Extracted page text data
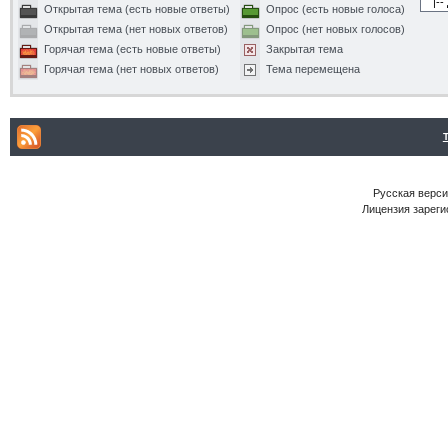
Открытая тема (есть новые ответы)
Опрос (есть новые голоса)
Открытая тема (нет новых ответов)
Опрос (нет новых голосов)
Горячая тема (есть новые ответы)
Закрытая тема
Горячая тема (нет новых ответов)
Тема перемещена
Русская версия
Лицензия зареги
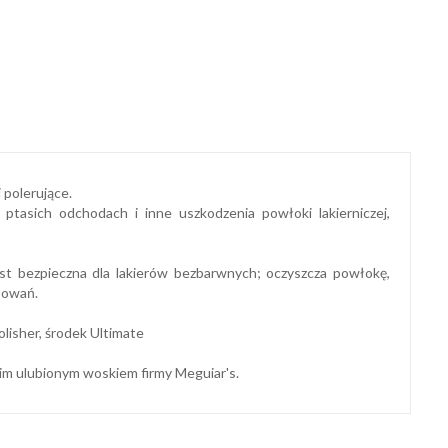
 polerujące.
tasich odchodach i inne uszkodzenia powłoki lakierniczej,
st bezpieczna dla lakierów bezbarwnych; oczyszcza powłokę,
sowań.
lisher, środek Ultimate
m ulubionym woskiem firmy Meguiar's.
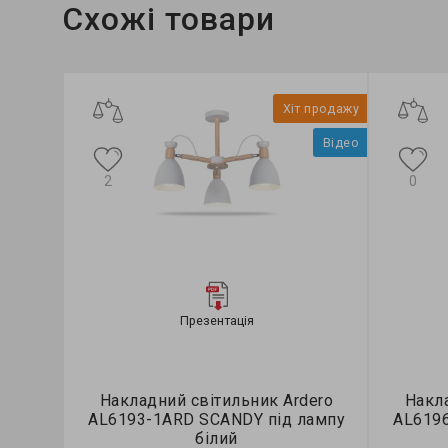
Схожі товари
Хіт продажу
Відео
2
0
Презентація
Накладний світильник Ardero
Накла
AL6193-1ARD SCANDY під лампу
AL619
білий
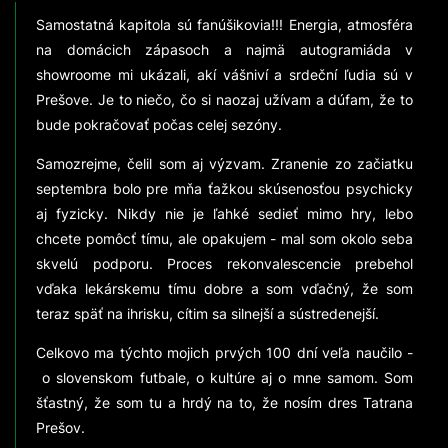
Samostatná kapitola sú fanúšikovia!!! Energia, atmosféra
na domácich zápasoch a najmä autogramiáda v
showroome mi ukázali, akí vášniví a srdeční ľudia sú v
Prešove. Je to niečo, čo si naozaj užívam a dúfam, že to
bude pokračovať počas celej sezóny.
Samozrejme, čelil som aj výzvam. Zranenie zo začiatku
septembra bolo pre mňa ťažkou skúsenosťou psychicky
aj fyzicky. Nikdy nie je ľahké sedieť mimo hry, lebo
chcete pomôcť tímu, ale opakujem - mal som okolo seba
skvelú podporu. Proces rekonvalescencie prebehol
vďaka lekárskemu tímu dobre a som vďačný, že som
teraz späť na ihrisku, cítim sa silnejší a sústredenejší.
Celkovo ma týchto mojich prvých 100 dní veľa naučilo -
o slovenskom futbale, o kultúre aj o mne samom. Som
šťastný, že som tu a hrdý na to, že nosím dres Tatrana
Prešov.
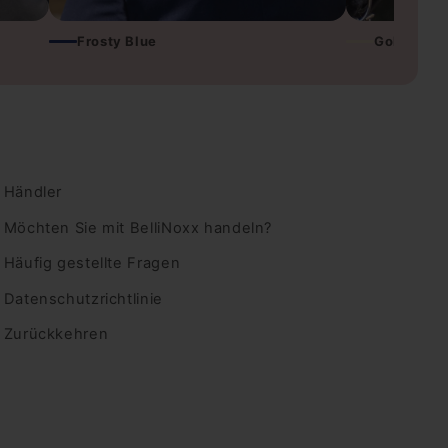
Frosty Blue
Golden Ha
Händler
Möchten Sie mit BelliNoxx handeln?
Häufig gestellte Fragen
Datenschutzrichtlinie
Zurückkehren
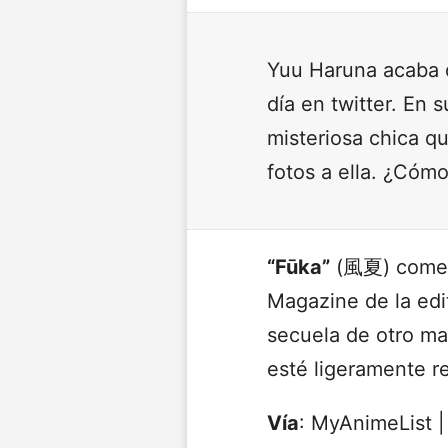
Yuu Haruna acaba 
día en twitter. En
misteriosa chica q
fotos a ella. ¿Cóm
“Fūka”
(風夏) comenz
Magazine de la edi
secuela de otro m
esté ligeramente r
Vía
: MyAnimeList 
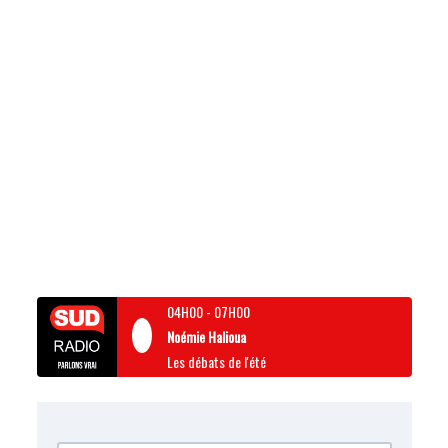
04H00
-
07H00
Noémie Halioua
Les débats de l'été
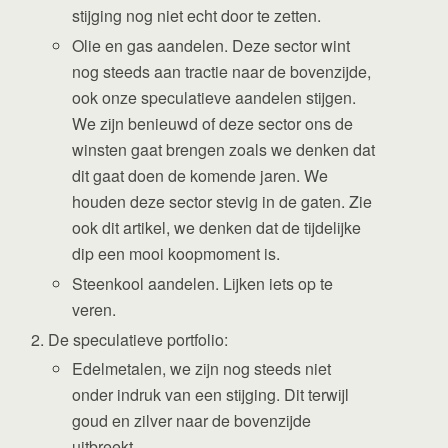
stijging nog niet echt door te zetten.
Olie en gas aandelen. Deze sector wint
nog steeds aan tractie naar de bovenzijde,
ook onze speculatieve aandelen stijgen.
We zijn benieuwd of deze sector ons de
winsten gaat brengen zoals we denken dat
dit gaat doen de komende jaren. We
houden deze sector stevig in de gaten. Zie
ook dit artikel, we denken dat de tijdelijke
dip een mooi koopmoment is.
Steenkool aandelen. Lijken iets op te
veren.
De speculatieve portfolio:
Edelmetalen, we zijn nog steeds niet
onder indruk van een stijging. Dit terwijl
goud en zilver naar de bovenzijde
uitbreekt.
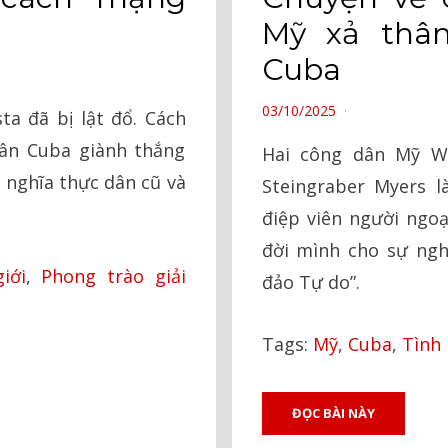
Mỹ xả thân
Cuba
POSTED
03/10/2025
ta đã bị lật đổ. Cách
ON
ân Cuba giành thắng
Hai công dân Mỹ Wa
ủ nghĩa thực dân cũ và
Steingraber Myers 
điệp viên người ngoạ
đời mình cho sự ngh
iới
,
Phong trào giải
đảo Tự do”.
Tags:
Mỹ
,
Cuba
,
Tình
ĐỌC BÀI NÀY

[JOB] Look through the data above for the word "bovenzijde". Report each line where it occurs.

[RESPONSE]
nog steeds aan tractie naar de bovenzijde,
goud en zilver naar de bovenzijde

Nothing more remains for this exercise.